## EXERCISE A
Transcribe the part of the Schedule 13D cover page starting with "3363 NE 163rd" and going on through "Notices and Communications)".
## EXERCISE B
On the Schedule 13D cover page, list every field label that appears in parentheses beneath an entry.
(EXCERPT TO READ Opens)
SECURITIES AND EXCHANGE COMMISSION

WASHINGTON, DC 20549

 

SCHEDULE 13D

Under the Securities Exchange Act of 1934

(Amendment No. 1)

 

Net Element, Inc.

(Name of Issuer)

 

Common Stock, $0.0001 per share par value

(Title of Class of Securities)

 

64111R 102

(CUSIP Number)

 

Oleg Firer

c/o Net Element, Inc.

3363 NE 163rd Street, Suite 705

North Miami Beach, FL 33160

(305) 507-8808

(Name, Address and Telephone Number of Person Authorized to Receive Notices and Communications)

 

April 30, 2015

(Date of Event which Requires Filing of this Statement)

 

If the filing person has previously filed a statement on Schedule 13G to report the acquisition that is the subject of this Schedule 13D, and is filing this schedule because of §§240.13d-1(e), 240.13d-1(f) or 240.13d-1(g), check the following box. ¨

 

Note: Schedules filed in paper format shall include a signed original and five copies of the schedule, including all exhibits. See Rule 13d-7 for other parties to whom copies are to be sent.
(EXCERPT TO READ Closes)
(DATA EXTRACT Opens)
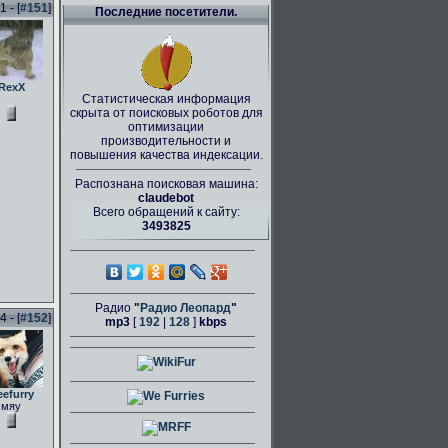
 - [
#151
]
Последние посетители.
RexX
Статистическая информация
скрыта от поисковых роботов для
оптимизации
производительности и
повышения качества индексации.
Распознана поисковая машина:
claudebot
Всего обращений к сайту:
3493825
Радио
"
Радио Леопард
"
 - [
#152
]
mp3
[
192
|
128
]
kbps
eefurry
мяу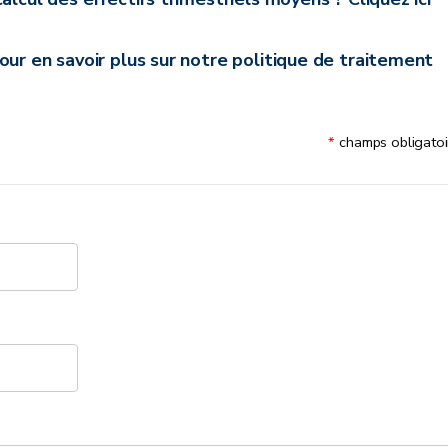
our en savoir plus sur notre politique de traitement
champs obligatoi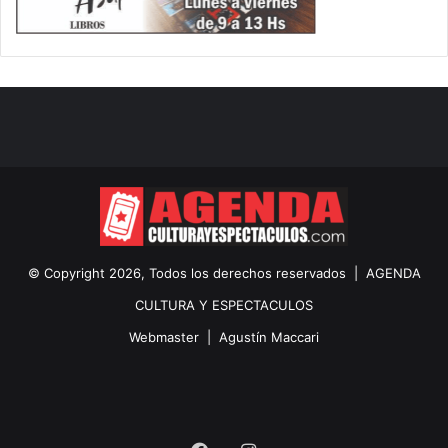
© Copyright 2026, Todos los derechos reservados |
AGENDA
CULTURA Y ESPECTACULOS
Webmaster |
Agustín Maccari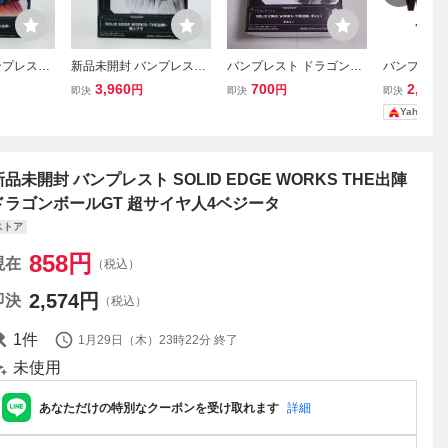
ンプレスト
新品未開封 バンプレスト
バンプレスト ドラゴンボ
バンプレス
WORKS TH
SOLID EDGE WORKS TH
ールZ SOLID EDGE WOR
ールZ SOLI
3,960
700
2,500
円
円
即決
即決
即決
ボールZ D
E出陣 ドラゴンボールZ
KS-THE出陣-ギニュー フ
KS THE出
Yahoo!
Z ブロリー
魔人ブウ
ィギュア
号 フィギュ
新品未開封 バンプレスト SOLID EDGE WORKS THE出陣
ドラゴンボールGT 超サイヤ人4ベジータ
ストア
858
円
現在
（税込）
2,574
円
即決
（税込）
1
件
1月29日（木）23時22分
終了
未使用
あなただけの特別なクーポンを受け取れます
詳細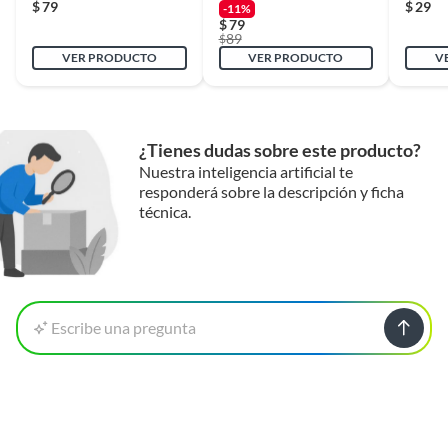
$
79
$
29
-11%
$
79
89
$
VER PRODUCTO
VER PRODUCTO
V
¿Tienes dudas sobre este producto?
Nuestra inteligencia artificial te
responderá sobre la descripción y ficha
técnica.
Escribe una pregunta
(DATA EXTRACT Closes)
## EXPECTED OUTPUT A
3363 NE 163rd Street, Suite 705

North Miami Beach, FL 33160

(305) 507-8808

(Name, Address and Telephone Number of Person Authorized to Receive Notices and Communications)

## EXPECTED OUTPUT B
- Name of Issuer
- Title of Class of Securities
- CUSIP Number
- Name, Address and Telephone Number of Person Authorized to Receive Notices and Communications
- Date of Event which Requires Filing of this Statement